_本文抜粋_
2001年05月02日(水) 風向きは変わる

 “変人”内閣が成立して、ほぼ1週間がたつ。僕はこの内閣や首相自身を手放しで賞賛するものではないし、ましてや首相が所属するかの利権集団(=自民党)を支持するわけもない。この内閣の誕生が自民党の再生や変革をストレートに意味しているわけではない。この点について目眩ましをされている有権者は結構多いようで、その楽天性には驚かされる。しかし、それについては項を改めよう。ここまで述べてきたようなことを前提にしても、なお僕はこの内閣の誕生に、ある種の感慨を感じざるを得ない。それは、自民党が変わったというより、時代(または状況)が変わったということに対してである。

_データ内容_

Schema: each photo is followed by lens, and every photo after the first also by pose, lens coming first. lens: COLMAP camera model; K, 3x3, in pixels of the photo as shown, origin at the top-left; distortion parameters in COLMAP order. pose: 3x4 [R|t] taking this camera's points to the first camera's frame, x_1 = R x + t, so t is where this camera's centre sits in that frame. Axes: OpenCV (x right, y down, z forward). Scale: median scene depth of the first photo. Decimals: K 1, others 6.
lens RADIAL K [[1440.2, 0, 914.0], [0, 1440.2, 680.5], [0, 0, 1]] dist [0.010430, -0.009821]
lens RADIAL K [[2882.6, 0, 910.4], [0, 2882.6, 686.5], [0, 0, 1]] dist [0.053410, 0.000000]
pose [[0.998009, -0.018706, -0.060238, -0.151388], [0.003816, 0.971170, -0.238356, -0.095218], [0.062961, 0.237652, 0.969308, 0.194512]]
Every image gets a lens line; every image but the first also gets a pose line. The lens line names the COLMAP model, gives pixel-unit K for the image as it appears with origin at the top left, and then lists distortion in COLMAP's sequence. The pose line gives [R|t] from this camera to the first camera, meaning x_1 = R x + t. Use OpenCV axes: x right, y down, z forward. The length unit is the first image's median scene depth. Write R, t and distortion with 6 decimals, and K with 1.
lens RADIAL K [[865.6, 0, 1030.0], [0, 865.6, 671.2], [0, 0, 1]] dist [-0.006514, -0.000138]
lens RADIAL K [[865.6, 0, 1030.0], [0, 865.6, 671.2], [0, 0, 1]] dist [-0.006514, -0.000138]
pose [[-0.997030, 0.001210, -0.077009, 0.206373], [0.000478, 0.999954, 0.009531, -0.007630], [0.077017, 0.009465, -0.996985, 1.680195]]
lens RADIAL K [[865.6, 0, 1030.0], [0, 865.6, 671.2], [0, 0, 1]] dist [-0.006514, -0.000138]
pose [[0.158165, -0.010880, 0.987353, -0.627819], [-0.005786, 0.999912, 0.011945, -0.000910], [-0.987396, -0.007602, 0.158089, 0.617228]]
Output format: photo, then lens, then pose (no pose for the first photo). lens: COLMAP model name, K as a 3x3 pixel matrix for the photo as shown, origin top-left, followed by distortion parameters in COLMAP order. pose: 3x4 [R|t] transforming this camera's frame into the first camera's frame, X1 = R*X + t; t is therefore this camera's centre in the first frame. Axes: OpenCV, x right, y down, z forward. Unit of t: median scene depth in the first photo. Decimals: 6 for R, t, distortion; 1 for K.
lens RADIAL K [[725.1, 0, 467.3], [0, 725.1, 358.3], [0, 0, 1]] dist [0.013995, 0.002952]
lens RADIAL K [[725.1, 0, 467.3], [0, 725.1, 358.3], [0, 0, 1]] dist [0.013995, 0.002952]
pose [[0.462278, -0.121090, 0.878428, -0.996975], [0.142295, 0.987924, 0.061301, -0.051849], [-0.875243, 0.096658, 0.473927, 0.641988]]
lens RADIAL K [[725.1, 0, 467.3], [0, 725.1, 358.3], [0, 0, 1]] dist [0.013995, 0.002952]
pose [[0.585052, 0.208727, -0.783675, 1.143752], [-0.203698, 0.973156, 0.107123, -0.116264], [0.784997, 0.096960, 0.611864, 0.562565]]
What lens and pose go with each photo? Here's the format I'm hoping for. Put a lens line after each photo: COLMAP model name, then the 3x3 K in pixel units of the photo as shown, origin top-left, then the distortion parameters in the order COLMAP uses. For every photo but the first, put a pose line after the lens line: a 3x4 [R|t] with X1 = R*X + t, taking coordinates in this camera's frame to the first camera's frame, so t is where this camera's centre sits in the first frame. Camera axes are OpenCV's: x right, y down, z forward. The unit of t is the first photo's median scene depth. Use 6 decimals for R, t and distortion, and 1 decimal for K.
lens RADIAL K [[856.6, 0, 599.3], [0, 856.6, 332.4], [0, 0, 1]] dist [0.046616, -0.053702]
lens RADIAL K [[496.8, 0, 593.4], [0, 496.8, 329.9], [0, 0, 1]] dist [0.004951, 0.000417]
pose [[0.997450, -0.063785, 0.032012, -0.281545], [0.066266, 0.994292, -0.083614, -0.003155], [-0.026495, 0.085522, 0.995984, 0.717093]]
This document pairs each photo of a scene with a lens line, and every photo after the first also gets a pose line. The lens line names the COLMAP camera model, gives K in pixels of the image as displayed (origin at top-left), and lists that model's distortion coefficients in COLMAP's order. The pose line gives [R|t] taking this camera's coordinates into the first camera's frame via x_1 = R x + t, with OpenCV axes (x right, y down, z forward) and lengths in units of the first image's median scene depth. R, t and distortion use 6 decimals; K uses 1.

_設問_
a - 本文抜粋によると、“変人”内閣が成立してからどのくらいたっているか。
b - 本文抜粋で筆者が否定している自分の態度や見方を、すべて挙げよ。
c - “変人”内閣の誕生を扱った本文抜粋の続きを、最後の文の後から書け。

_解答_
a - ほぼ1週間である。

b -
・この内閣や首相自身を手放しで賞賛すること
・首相が所属する利権集団(自民党)を支持すること
・この内閣の誕生が自民党の再生や変革をストレートに意味していること

c -
 マスコミで何度も紹介されているが、現首相は過去2回総裁選挙に出馬している。その1回目は、今回も対立候補となったあのポマードのおじさんが相手だった。そして、2回目は“お陀仏さん”と元首相の娘から揶揄された例の“凡人”を相手にした。彼は毎回「変革」を掲げていたが、いずれも派閥力学の前に大差で敗れ去っていた。ポマードおじさんが率いる最大派閥は、もうかなり前から数の力を頼んで首相や政権党を意のままに操り、自分達の選挙区を中心に既得権に群がるゼネコン等の集団に税金をばらまくことで肥太り、国勢を私していた。そうこうしているうちに、国の借金は膨らみ、銀行は不良債権を抱え、にっちもさっちもいかなくなってしまったのだ。このままではこの国自体が破産するというのに、彼等は相変わらずばらまき型で自分達の権力を維持することに汲々としていた。だが、それももはや限界だと、国民の多くが気付いてしまった。その結果、これまでの派閥の締め付けという組織型選挙の手法が自民党員の間でさえ通用しなくなり、機を見るに敏なあの政党の議員達のおかげもあって、今度は「変革」を掲げた“変人”がポマードに圧勝することになったのである。つまり、この何年かで、彼と最大派閥とは立場が全く逆転してしまったのである。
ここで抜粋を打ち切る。